Four women, in elegant white traditional dresses, ao dai, plucked dan tranh, instruments similar to Japanese kotos. Another performer sang a ballad about a soldier who is spending the New Year on the front line and misses his mother. “When I hear that song, it makes me feel sad,” said Van Nguyen, who was a soldier and police officer in Vietnam and now works as a plumber.

After the children chimed wishes for longevity, luck and prosperity, they were given bright red li xi, lucky-money envelopes with $1 tucked inside. “It’s important to celebrate the New Year, so the youngsters understand it and so they learn how to wish the wishes like I used to do with my parents,” said Mai Nguyen, 30, a mother of three.

In a variety show Sunday evening organized by Cal State Northridge Vietnamese students, there were modern and traditional Vietnamese songs and dances with a few American touches. The 300 people stood for both the American and South Vietnamese national anthems. A rock band of CSUN students played Vietnamese pop tunes and “La Bamba.”
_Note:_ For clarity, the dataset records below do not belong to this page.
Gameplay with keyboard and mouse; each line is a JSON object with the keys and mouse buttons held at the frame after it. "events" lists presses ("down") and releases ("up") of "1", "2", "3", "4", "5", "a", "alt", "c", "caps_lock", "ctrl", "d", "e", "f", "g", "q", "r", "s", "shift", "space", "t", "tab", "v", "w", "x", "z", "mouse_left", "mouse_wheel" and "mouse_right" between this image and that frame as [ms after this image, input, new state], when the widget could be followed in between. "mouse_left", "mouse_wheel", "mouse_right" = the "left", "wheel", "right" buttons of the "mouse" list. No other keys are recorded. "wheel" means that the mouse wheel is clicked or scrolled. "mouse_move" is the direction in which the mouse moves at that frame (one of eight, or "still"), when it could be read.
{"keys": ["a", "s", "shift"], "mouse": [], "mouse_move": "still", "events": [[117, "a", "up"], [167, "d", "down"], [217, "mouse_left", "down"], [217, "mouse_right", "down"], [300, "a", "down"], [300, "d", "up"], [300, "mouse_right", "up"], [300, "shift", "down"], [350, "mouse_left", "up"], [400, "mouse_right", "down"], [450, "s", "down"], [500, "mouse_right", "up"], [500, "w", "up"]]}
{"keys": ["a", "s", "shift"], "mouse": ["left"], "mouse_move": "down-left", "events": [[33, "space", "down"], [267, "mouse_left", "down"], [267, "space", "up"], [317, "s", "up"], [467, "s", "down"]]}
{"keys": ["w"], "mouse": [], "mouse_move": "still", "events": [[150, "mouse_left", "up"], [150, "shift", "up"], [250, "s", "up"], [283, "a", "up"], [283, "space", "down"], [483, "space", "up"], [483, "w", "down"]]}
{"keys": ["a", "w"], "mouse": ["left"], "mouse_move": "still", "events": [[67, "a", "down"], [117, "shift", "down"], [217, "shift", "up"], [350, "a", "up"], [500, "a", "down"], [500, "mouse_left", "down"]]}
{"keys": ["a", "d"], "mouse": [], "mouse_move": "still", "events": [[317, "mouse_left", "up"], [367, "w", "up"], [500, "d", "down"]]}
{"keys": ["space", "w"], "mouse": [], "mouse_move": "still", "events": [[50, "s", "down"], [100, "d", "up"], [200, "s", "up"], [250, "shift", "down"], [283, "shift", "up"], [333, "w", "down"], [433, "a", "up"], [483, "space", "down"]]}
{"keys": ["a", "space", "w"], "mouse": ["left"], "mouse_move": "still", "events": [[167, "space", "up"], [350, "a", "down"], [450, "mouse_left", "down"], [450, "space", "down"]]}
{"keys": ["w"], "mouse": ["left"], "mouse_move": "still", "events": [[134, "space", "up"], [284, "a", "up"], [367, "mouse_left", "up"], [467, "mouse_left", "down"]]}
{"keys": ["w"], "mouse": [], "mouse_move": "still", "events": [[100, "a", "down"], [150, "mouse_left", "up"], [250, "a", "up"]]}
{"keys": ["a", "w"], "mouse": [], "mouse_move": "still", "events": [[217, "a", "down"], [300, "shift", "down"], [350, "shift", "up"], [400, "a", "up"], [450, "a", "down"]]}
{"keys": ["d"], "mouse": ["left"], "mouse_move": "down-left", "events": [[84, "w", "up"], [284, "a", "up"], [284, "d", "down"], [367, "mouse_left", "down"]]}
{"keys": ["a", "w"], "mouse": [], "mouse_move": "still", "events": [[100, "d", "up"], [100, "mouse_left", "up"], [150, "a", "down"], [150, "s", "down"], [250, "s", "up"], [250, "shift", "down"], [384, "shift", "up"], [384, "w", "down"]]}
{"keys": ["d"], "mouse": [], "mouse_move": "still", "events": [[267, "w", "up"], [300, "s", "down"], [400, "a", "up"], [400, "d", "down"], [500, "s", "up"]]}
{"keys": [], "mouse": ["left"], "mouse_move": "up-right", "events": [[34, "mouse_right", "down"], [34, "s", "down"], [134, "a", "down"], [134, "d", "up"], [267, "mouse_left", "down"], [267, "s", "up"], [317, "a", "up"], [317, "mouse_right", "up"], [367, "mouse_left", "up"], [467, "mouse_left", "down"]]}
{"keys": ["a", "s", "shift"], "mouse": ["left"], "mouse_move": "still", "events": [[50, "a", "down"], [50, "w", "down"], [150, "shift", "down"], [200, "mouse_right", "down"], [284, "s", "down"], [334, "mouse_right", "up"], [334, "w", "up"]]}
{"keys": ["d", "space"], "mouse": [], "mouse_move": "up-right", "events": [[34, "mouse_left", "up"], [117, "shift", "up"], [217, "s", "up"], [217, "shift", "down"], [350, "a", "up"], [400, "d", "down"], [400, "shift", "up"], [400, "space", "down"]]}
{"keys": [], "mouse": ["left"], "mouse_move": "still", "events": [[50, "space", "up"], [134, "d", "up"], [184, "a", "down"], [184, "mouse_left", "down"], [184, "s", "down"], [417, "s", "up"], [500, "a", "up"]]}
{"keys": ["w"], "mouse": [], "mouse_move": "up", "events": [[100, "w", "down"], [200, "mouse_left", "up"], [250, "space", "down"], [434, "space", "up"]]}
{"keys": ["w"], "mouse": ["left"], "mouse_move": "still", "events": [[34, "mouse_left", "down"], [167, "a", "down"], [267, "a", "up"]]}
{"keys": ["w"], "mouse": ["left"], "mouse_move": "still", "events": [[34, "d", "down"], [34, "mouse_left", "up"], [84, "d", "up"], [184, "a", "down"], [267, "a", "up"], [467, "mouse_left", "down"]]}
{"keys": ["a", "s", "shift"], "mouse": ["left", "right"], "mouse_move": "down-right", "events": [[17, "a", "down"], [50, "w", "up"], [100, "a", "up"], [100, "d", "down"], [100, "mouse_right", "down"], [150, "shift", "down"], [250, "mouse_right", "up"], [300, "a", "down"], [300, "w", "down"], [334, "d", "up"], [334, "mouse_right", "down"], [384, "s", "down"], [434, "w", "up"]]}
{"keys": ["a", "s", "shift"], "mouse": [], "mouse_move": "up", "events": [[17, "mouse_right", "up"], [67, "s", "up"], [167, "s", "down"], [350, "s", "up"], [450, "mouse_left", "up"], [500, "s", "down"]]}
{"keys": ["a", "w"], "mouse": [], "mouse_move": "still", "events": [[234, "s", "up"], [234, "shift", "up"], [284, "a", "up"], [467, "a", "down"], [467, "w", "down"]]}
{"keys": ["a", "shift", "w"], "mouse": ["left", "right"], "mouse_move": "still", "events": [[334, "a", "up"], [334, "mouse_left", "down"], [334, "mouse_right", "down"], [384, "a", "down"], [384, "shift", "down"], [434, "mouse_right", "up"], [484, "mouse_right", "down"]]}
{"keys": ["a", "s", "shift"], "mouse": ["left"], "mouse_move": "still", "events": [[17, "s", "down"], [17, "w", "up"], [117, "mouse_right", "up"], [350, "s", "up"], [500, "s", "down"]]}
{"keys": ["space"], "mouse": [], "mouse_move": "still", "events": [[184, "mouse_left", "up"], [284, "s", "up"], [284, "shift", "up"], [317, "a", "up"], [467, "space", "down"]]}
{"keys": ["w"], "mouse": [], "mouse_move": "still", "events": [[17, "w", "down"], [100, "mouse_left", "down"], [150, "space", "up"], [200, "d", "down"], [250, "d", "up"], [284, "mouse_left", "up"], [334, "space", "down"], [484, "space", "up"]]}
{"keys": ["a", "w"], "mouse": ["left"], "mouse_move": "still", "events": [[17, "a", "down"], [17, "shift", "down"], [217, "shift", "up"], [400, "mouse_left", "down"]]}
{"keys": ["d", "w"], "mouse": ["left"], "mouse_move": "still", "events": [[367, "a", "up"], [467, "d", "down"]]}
Black and red dragons with pop-eyes and ferocious eyebrows and mouths were operated by students from Luezinger High School in Lawndale. They pranced up the aisles of Canoga Park’s John A. Sutter Junior High School Auditorium, leaped onto the stage, and rolled over like dogs to ward off evil spirits. People in the audience came up to offer the dragons money for good luck.

The New Year also is marked by wearing red, a lucky color, and eating sticky rice dyed red, dried yam, persimmon, pineapple, ginger and lotus seeds, and mut, a sweetened squash.

Traditional Foods

Families feast on banh chung and banh day, square and round pillows of sticky rice, pork and beans in bamboo leaves. Doan said the sticky rice packages have a story that goes back 4,000 years, when Hung Vuong, the first king of Vietnam, asked his sons to bring him something that would prove which one was worthy of succeeding him.

The winner, Lang Lieu, brought the cakes: the square symbolized the Earth and yang, the positive, masculine force. The round one symbolized yin, the negative, feminine element and the sky. And the rice inside represented the importance of agriculture in Vietnam.

Advertisement

Many of the Vietnamese New Year’s traditions are similar to the Chinese, Doan said.

In Vietnam, the holiday brought three days of vacation, trips to ancestors’ graves and visits with family and friends. “Here, we have to work on New Year’s,” Phi Khuong of Sepulveda said with a laugh.

“It’s nothing compared to what we do in Vietnam,” said Thanh Vu, president of the Vietnamese Student Assn. at CSUN.